Her eyes shut, then opened, and she shook her head. “He doesn’t know.”
“Aha.”
This time the eyes narrowed, deep and vivid and fierce. “Don’t make fun of me.”
“This is a hell of a story, you know. ‘Internationally acclaimed concert pianist dyes hair purple and bangs out jazz in SoHo nightclub with silk-stockinged toes.’ Wow.”
“It’s not dye, it’s mousse.”
“Mousse, then.”
“And the feet-I’ve never done that before.”
“All the better. Feldie’d love it.”
Feldie would bounce his ass off the paper if he turned in a story like that.
Juliana gripped her glass, and for a second he thought she was going to throw her water at him. Instead she set the glass down hard. He could see her fighting to maintain her composure. He admired the struggle, admired her control.
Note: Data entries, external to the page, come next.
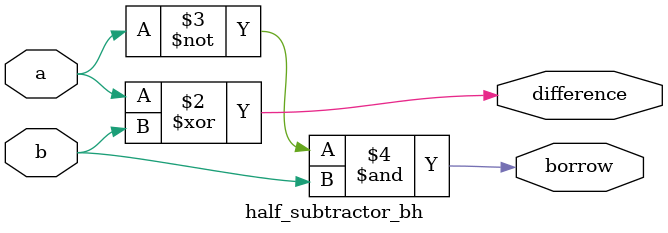
<source format=v>
module half_subtractor_bh(
    input a,
    input b,
    output reg difference,
    output reg borrow
);

always @(*) begin
    difference = a ^ b;
    borrow = ~a & b;
end

endmodule
</source>
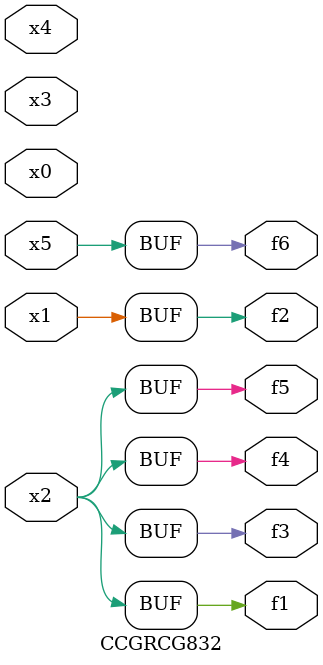
<source format=v>
module CCGRCG832(
	input x0, x1, x2, x3, x4, x5,
	output f1, f2, f3, f4, f5, f6
);
	assign f1 = x2;
	assign f2 = x1;
	assign f3 = x2;
	assign f4 = x2;
	assign f5 = x2;
	assign f6 = x5;
endmodule

</source>
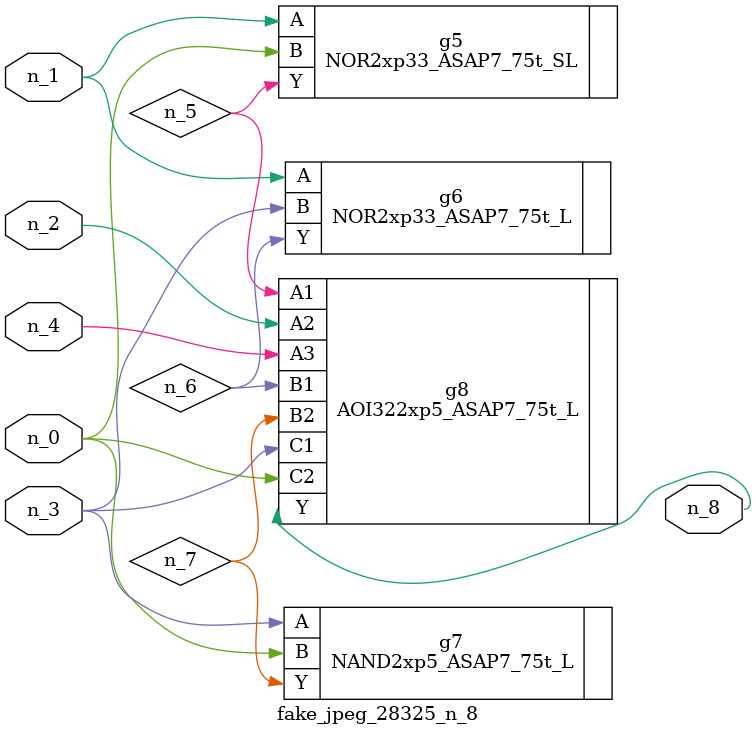
<source format=v>
module fake_jpeg_28325_n_8 (n_3, n_2, n_1, n_0, n_4, n_8);

input n_3;
input n_2;
input n_1;
input n_0;
input n_4;

output n_8;

wire n_6;
wire n_5;
wire n_7;

NOR2xp33_ASAP7_75t_SL g5 ( 
.A(n_1),
.B(n_0),
.Y(n_5)
);

NOR2xp33_ASAP7_75t_L g6 ( 
.A(n_1),
.B(n_3),
.Y(n_6)
);

NAND2xp5_ASAP7_75t_L g7 ( 
.A(n_3),
.B(n_0),
.Y(n_7)
);

AOI322xp5_ASAP7_75t_L g8 ( 
.A1(n_5),
.A2(n_2),
.A3(n_4),
.B1(n_6),
.B2(n_7),
.C1(n_3),
.C2(n_0),
.Y(n_8)
);


endmodule
</source>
He knew he was giving her a hard time. But, he thought, remembering her fight with Shuji, her ego was strong enough to handle anything he dished out. And if she slipped, even just a little, she might tell him something he could use. Not about J.J. Pepper. If dressing up weird and playing jazz alleviated her boredom, gave her something to worry about besides the morning reviews, that was fine with him. Maybe it was her version of living life on the edge. He wanted to know her connection, however tenuous, to Sam Ryder, to the tiny, tragically dead Rachel Stein, to the Dutchman Hendrik de Geer, to the diamond one or all or none were after.
“Are you going to do the story?” she asked tightly, but the fierceness was still there.
Hell, yes, he thought, that would drive in the last nail on the coffin lid of my reputation. “Maybe.”
“You’re lying. You’re just trying to make me talk about something I’ve already told you I know nothing about. You’re trying to blackmail me, aren’t you?”
“I think of it as a deal.”
“Bullshit,” she said.
Down the bar, Len Wetherall slid to his feet, as graceful and big as Stark remembered him from when he was with the Knicks. Getting slam-dunked by a six-foot-nine, two-hundred-forty-pound ex-basketball superstar not known for his even temper was not Matthew’s idea of a graceful exit. He tried to look a bit less menacing to Juliana, not that his menacing looks were having any discernible effect.
“Look,” he said, “I’m not interested in hurting you. A buddy of mine is in some trouble. To help him, I need your cooperation.”
“Or you’ll do the story-or just give it to someone else on the Gazette who’d do it?”
She gave him an I-dare-you-fucker look, but this time she was the one bluffing. He had her scared. She didn’t want her secret to get out.
He sighed. “No, I won’t do the story, and I won’t give it to anyone who would. I’ve never been one for blackmail. And I frankly don’t care if you can play piano with one hand and one foot tied behind your back. My editor doesn’t care, my readers don’t care, and probably ninety-nine percent of the people in the world don’t care. Ninety-nine percent of the people in your world may care, but they don’t read the Washington Gazette. ”
Her mouth drew in in a straight line, and she looked away. This time he didn’t care if she felt bad. If she couldn’t stand the truth, then she’d better get the hell out while she was still young enough to do something else with her life.
“Talk to me, Juliana,” he said.
The softness of his voice surprised him, and her, he would have guessed, but before he could find out for certain, a giant hand clamped down on his shoulder and lifted him up off the stool. Matthew looked up into the deep brown eyes of Len Wetherall. It wasn’t only Wetherall’s size his colleagues had respected, but also his tenacity and his intelligence-not to mention his temper.